Gleichzeitig fordert das Gremium mehr Anstrengungen im Bereich der Suizidprävention, um dem Grundrecht auf Leben gerecht zu werden. Der Respekt vor einem freiverantworteten Suizid dürfe nicht dazu führen, „dass uns Suizide - als Individuen, institutionell oder gesellschaftlich - egal sein dürfen“, sagte Buyx. Mehr als 9.000 Menschen hätten sich 2021 das Leben genommen.
Das Bundesverfassungsgericht hatte im Februar 2020 geurteilt, dass das Recht auf selbstbestimmtes Sterben auch das Recht umfasst, hierbei Hilfe Dritter in Anspruch zu nehmen. Eine bis dahin geltende Regelung, die organisierte Suizidassistenz von Sterbehilfeorganisationen verboten hatte, erklärte das Gericht für nicht zulässig. Nun geht es im Bundestag um eine mögliche Folgeregelung. Drei Gruppen mit Abgeordneten verschiedener Fraktionen haben dazu Vorschläge vorgelegt, die unterschiedlich weit gehen etwa bei der Frage der Prüfung und Beratungspflicht bei einem Suizidwunsch.
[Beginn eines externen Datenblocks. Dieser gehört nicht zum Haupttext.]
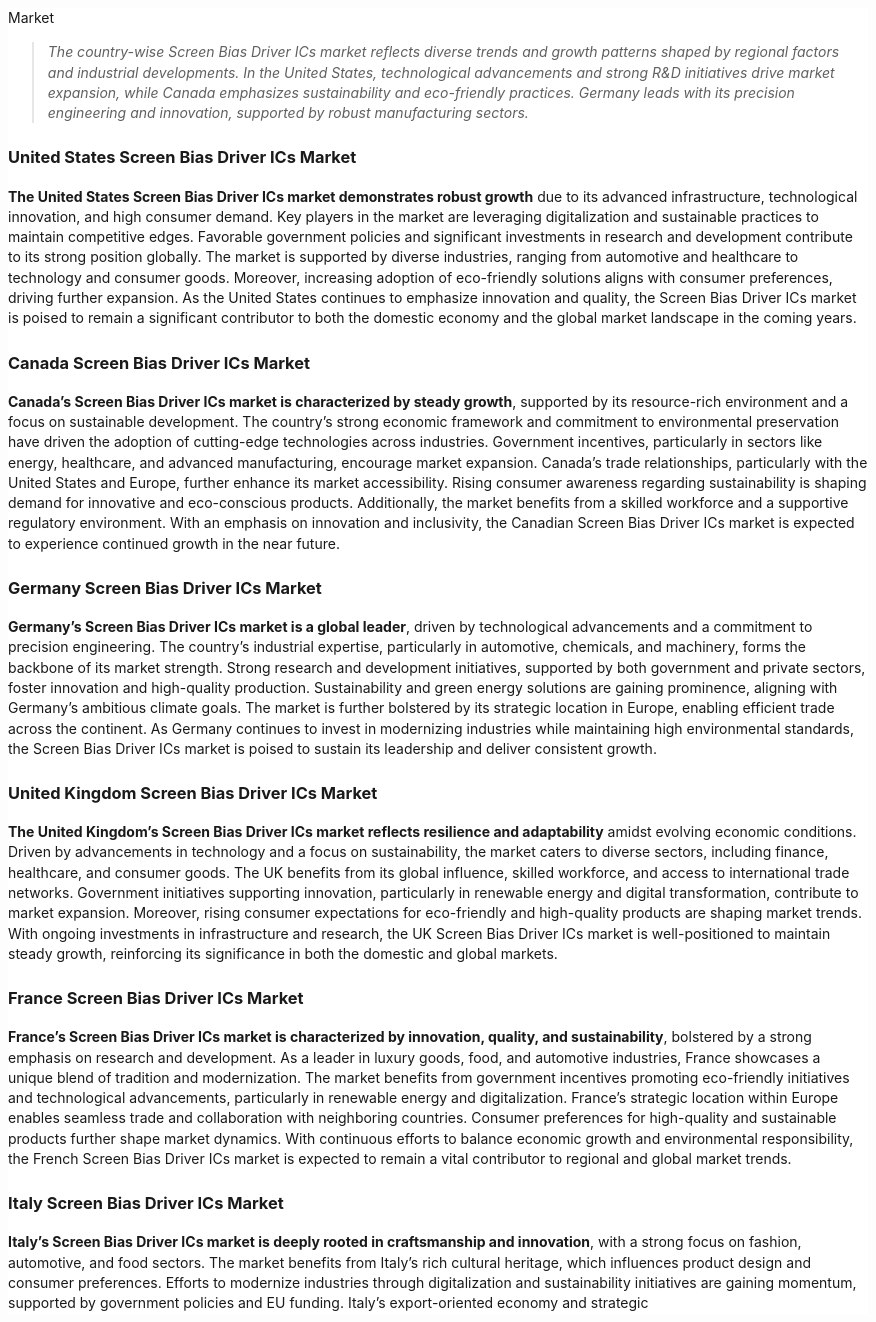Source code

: Market<br /></span></h1><blockquote><p><em><span class="">The country-wise Screen Bias Driver ICs market reflects diverse trends and growth patterns shaped by regional factors and industrial developments. In the United States, technological advancements and strong R&amp;D initiatives drive market expansion, while Canada emphasizes sustainability and eco-friendly practices. Germany leads with its precision engineering and innovation, supported by robust manufacturing sectors.</span></em></p></blockquote><h3><strong>United States Screen Bias Driver ICs Market</strong></h3><p><strong>The United States Screen Bias Driver ICs market demonstrates robust growth</strong> due to its advanced infrastructure, technological innovation, and high consumer demand. Key players in the market are leveraging digitalization and sustainable practices to maintain competitive edges. Favorable government policies and significant investments in research and development contribute to its strong position globally. The market is supported by diverse industries, ranging from automotive and healthcare to technology and consumer goods. Moreover, increasing adoption of eco-friendly solutions aligns with consumer preferences, driving further expansion. As the United States continues to emphasize innovation and quality, the Screen Bias Driver ICs market is poised to remain a significant contributor to both the domestic economy and the global market landscape in the coming years.</p><h3><strong>Canada Screen Bias Driver ICs Market</strong></h3><p><strong>Canada&rsquo;s Screen Bias Driver ICs market is characterized by steady growth</strong>, supported by its resource-rich environment and a focus on sustainable development. The country&rsquo;s strong economic framework and commitment to environmental preservation have driven the adoption of cutting-edge technologies across industries. Government incentives, particularly in sectors like energy, healthcare, and advanced manufacturing, encourage market expansion. Canada&rsquo;s trade relationships, particularly with the United States and Europe, further enhance its market accessibility. Rising consumer awareness regarding sustainability is shaping demand for innovative and eco-conscious products. Additionally, the market benefits from a skilled workforce and a supportive regulatory environment. With an emphasis on innovation and inclusivity, the Canadian Screen Bias Driver ICs market is expected to experience continued growth in the near future.</p><h3><strong>Germany Screen Bias Driver ICs Market</strong></h3><p><strong>Germany&rsquo;s Screen Bias Driver ICs market is a global leader</strong>, driven by technological advancements and a commitment to precision engineering. The country&rsquo;s industrial expertise, particularly in automotive, chemicals, and machinery, forms the backbone of its market strength. Strong research and development initiatives, supported by both government and private sectors, foster innovation and high-quality production. Sustainability and green energy solutions are gaining prominence, aligning with Germany&rsquo;s ambitious climate goals. The market is further bolstered by its strategic location in Europe, enabling efficient trade across the continent. As Germany continues to invest in modernizing industries while maintaining high environmental standards, the Screen Bias Driver ICs market is poised to sustain its leadership and deliver consistent growth.</p><h3><strong>United Kingdom Screen Bias Driver ICs Market</strong></h3><p><strong>The United Kingdom&rsquo;s Screen Bias Driver ICs market reflects resilience and adaptability</strong> amidst evolving economic conditions. Driven by advancements in technology and a focus on sustainability, the market caters to diverse sectors, including finance, healthcare, and consumer goods. The UK benefits from its global influence, skilled workforce, and access to international trade networks. Government initiatives supporting innovation, particularly in renewable energy and digital transformation, contribute to market expansion. Moreover, rising consumer expectations for eco-friendly and high-quality products are shaping market trends. With ongoing investments in infrastructure and research, the UK Screen Bias Driver ICs market is well-positioned to maintain steady growth, reinforcing its significance in both the domestic and global markets.</p><h3><strong>France Screen Bias Driver ICs Market</strong></h3><p><strong>France&rsquo;s Screen Bias Driver ICs market is characterized by innovation, quality, and sustainability</strong>, bolstered by a strong emphasis on research and development. As a leader in luxury goods, food, and automotive industries, France showcases a unique blend of tradition and modernization. The market benefits from government incentives promoting eco-friendly initiatives and technological advancements, particularly in renewable energy and digitalization. France&rsquo;s strategic location within Europe enables seamless trade and collaboration with neighboring countries. Consumer preferences for high-quality and sustainable products further shape market dynamics. With continuous efforts to balance economic growth and environmental responsibility, the French Screen Bias Driver ICs market is expected to remain a vital contributor to regional and global market trends.</p><h3><strong>Italy Screen Bias Driver ICs Market</strong></h3><p><strong>Italy&rsquo;s Screen Bias Driver ICs market is deeply rooted in craftsmanship and innovation</strong>, with a strong focus on fashion, automotive, and food sectors. The market benefits from Italy&rsquo;s rich cultural heritage, which influences product design and consumer preferences. Efforts to modernize industries through digitalization and sustainability initiatives are gaining momentum, supported by government policies and EU funding. Italy&rsquo;s export-oriented economy and strategic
In seiner 134-seitigen Stellungnahme vermeidet der Ethikrat eine Bewertung der vorliegenden Gesetzentwürfe, über die im Parlament bereits in erster Lesung beraten wurde. Das Gremium habe versucht, „das schwierige Gelände zu kartieren, ohne den verantwortlichen Politikerinnen und Politikern den letzten Schritt der Rechtsausgestaltung vorzugeben oder gar abzunehmen“, sagte Buyx dem epd. „Die Stellungnahme des Ethikrates weitet den Blick zur Dynamik von Suizidalität insgesamt“, sagte die evangelische Theologin Petra Bahr, die ebenfalls dem Ethikrat angehört, dem epd.
In der Stellungnahme wird deutlich, dass die konkrete rechtliche Regelung auch innerhalb des Ethikrats umstritten ist. In dem 24-köpfigen Experten-Gremium würden „zur moralischen Bewertung von Suizidhandlungen, zur Suizidassistenz und zum Urteil des Bundesverfassungsgerichts verschiedene Auffassungen vertreten“, heißt es gleich zu Beginn des 134-seitigen Papiers.
Frister erläuterte, einen Dissens gebe es im Ethikrat darüber, ob nur Volljährige Suizidassistenz beanspruchen dürfen, ob auch einem für den Fall einer den freien Willen beeinträchtigenden Krankheit vorher festgelegten Suizidwunsch nachgekommen werden muss und wie weit eine Aufklärungspflicht gehen soll. Dass es die Aufklärung geben muss, ist dagegen Konsens. Die Betroffenen müssten alle entscheidungserheblichen Gesichtspunkte kennen, sagte Frister.
Einigkeit besteht im Rat auch darüber, dass eine psychische Erkrankung das Recht auf Hilfe beim Suizid nicht grundsätzlich ausschließt und Einrichtungen wie Pflegeheime transparent machen sollten, wie sie mit Suizidwünschen umgehen. Es gebe keine Pflicht, Suizidassistenz anzubieten, erläuterte der katholische Theologe Andreas Lob-Hüdepohl. Einrichtungen dürften sie zugleich aber auch nicht verwehren oder verunmöglichen, dass es innerhalb oder außerhalb einer Einrichtung dazu kommt. Dieses „Mindestmaß“ gelte auch für kirchliche Einrichtungen, sagte er.